Data drawn from a collection:

* * * *

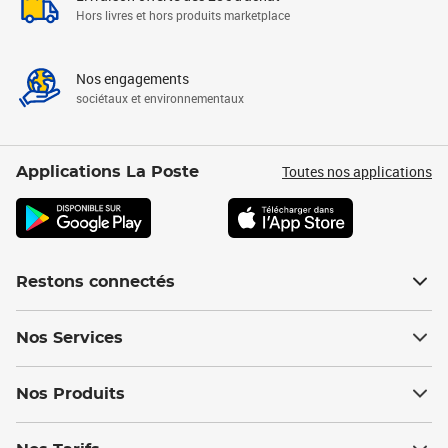
Hors livres et hors produits marketplace
Nos engagements
sociétaux et environnementaux
Toutes nos applications
Applications La Poste
Restons connectés
Nos Services
Nos Produits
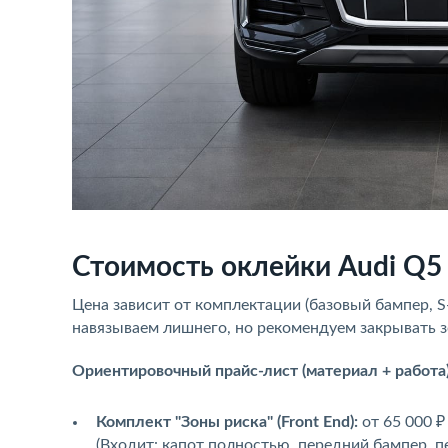
Стоимость оклейки Audi Q5
Цена зависит от комплектации (базовый бампер, 
навязываем лишнего, но рекомендуем закрывать 
Ориентировочный прайс-лист (материал + работа)
Комплект "Зоны риска" (Front End):
от 65 000 ₽
(Входит: капот полностью, передний бампер, п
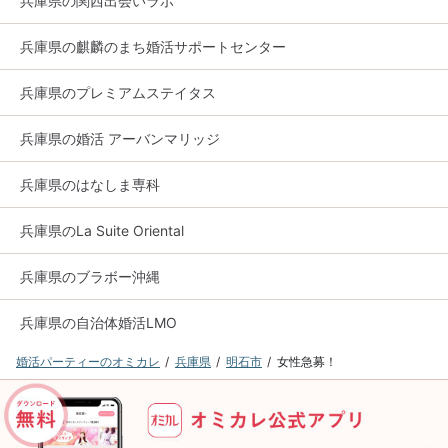
兵庫県の関西出会いラボ
兵庫県の麒麟のまち婚活サポートセンター
兵庫県のプレミアムステイタス
兵庫県の婚活 アーバンマリッジ
兵庫県のはなしま専科
兵庫県のLa Suite Oriental
兵庫県のブラボー沖縄
兵庫県の自治体婚活LMO
婚活パーティーのオミカレ
兵庫県
明石市
女性急募！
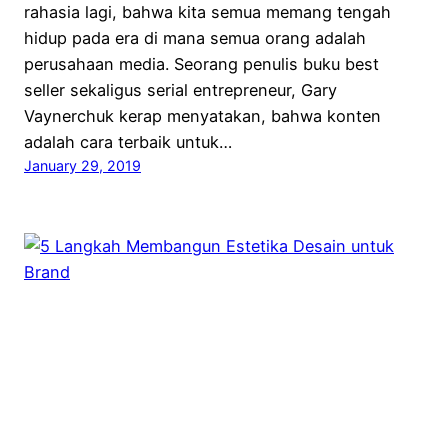
rahasia lagi, bahwa kita semua memang tengah
hidup pada era di mana semua orang adalah
perusahaan media. Seorang penulis buku best
seller sekaligus serial entrepreneur, Gary
Vaynerchuk kerap menyatakan, bahwa konten
adalah cara terbaik untuk…
January 29, 2019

* * * *

Reproduce every line above word for word, leaving the pictures out.

### YOUR RESPONSE:
Hors livres et hors produits marketplace
Nos engagements
sociétaux et environnementaux
Toutes nos applications
Applications La Poste
Restons connectés
Nos Services
Nos Produits
Стоимость оклейки Audi Q5
Цена зависит от комплектации (базовый бампер, 
навязываем лишнего, но рекомендуем закрывать 
Ориентировочный прайс-лист (материал + работа)
Комплект "Зоны риска" (Front End):
от 65 000 ₽
(Входит: капот полностью, передний бампер, п
兵庫県の関西出会いラボ
兵庫県の麒麟のまち婚活サポートセンター
兵庫県のプレミアムステイタス
兵庫県の婚活 アーバンマリッジ
兵庫県のはなしま専科
兵庫県のLa Suite Oriental
兵庫県のブラボー沖縄
兵庫県の自治体婚活LMO
婚活パーティーのオミカレ
兵庫県
明石市
女性急募！
rahasia lagi, bahwa kita semua memang tengah
hidup pada era di mana semua orang adalah
perusahaan media. Seorang penulis buku best
seller sekaligus serial entrepreneur, Gary
Vaynerchuk kerap menyatakan, bahwa konten
adalah cara terbaik untuk…
January 29, 2019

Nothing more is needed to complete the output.